I was thinking of doing this very sort of thing in an upcoming project. I haven't gotten around to it, so I haven't tried it out, but my plan was to:

- make a small block with a square cross-section
- drill a hole through the center
- put the dowel through and tack it in place with a brad
- square off the end of the dowel on the table saw like I was making a little tenon, which is what I want to do

If you are just doing it for looks though and don't need it to be 100% precise, whittling might be simpler. If anyone else has other ideas, I'd love to hear it them though.


----------



## wseand (Jan 27, 2010)

Not real sure I usually start with a square piece and round it with a router except for the ends. If you have a band saw I would think you could make a jig of some sort.


----------



## HCC (Mar 1, 2010)

find something made of steel with a square hole just slightly smaller than the dowel, like a mounting plate or something like that then drive the dowel into it and that will give you your square ends minus some sanding


----------



## lilredweldingrod (Nov 23, 2009)

What about cutting square sticks and then using a 3/8 round over bit in the middle sections. Set up start/stop blocks and you will have a minimum of sanding.


----------



## wseand (Jan 27, 2010)

I believe you use a RO bit half the size of the stock. ie: 3/4" sq stock uses a 3/8" RO bit. Well that is what I do at least. So 3/8th stock would use a 3/16th RO bit.


----------



## DragonLady (Mar 2, 2010)

I think it would be easier to start with a square dowel, and round over the portions that need to be round, rather than the other way around…


----------



## jusfine (May 22, 2010)

I read this as a different question.

Maybe I am wrong but it sounded to me like he has holes to fill that are round, and wants the dowel showing to appear square, as in Greene and Greene style plugs.

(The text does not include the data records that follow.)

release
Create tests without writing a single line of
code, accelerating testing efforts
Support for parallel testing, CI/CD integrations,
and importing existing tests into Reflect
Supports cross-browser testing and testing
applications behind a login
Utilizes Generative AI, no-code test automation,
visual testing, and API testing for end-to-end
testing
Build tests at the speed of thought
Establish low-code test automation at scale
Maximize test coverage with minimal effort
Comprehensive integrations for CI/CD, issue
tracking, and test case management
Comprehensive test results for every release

Not sure of the best method, I know you can make a square plug fit into a round hole with a little persuasion, but this sounds like the reverse to me..


----------



## richardf (Nov 8, 2009)

Wow! You guys gave me some excellent advice. I am going to try some experimenting with your tips. Thanks guys


----------



## wseand (Jan 27, 2010)

Richard give us an idea what you are making and keep us informed on progress.


----------



## swirt (Apr 6, 2010)

Nice way to make it clear Bentlyj.


----------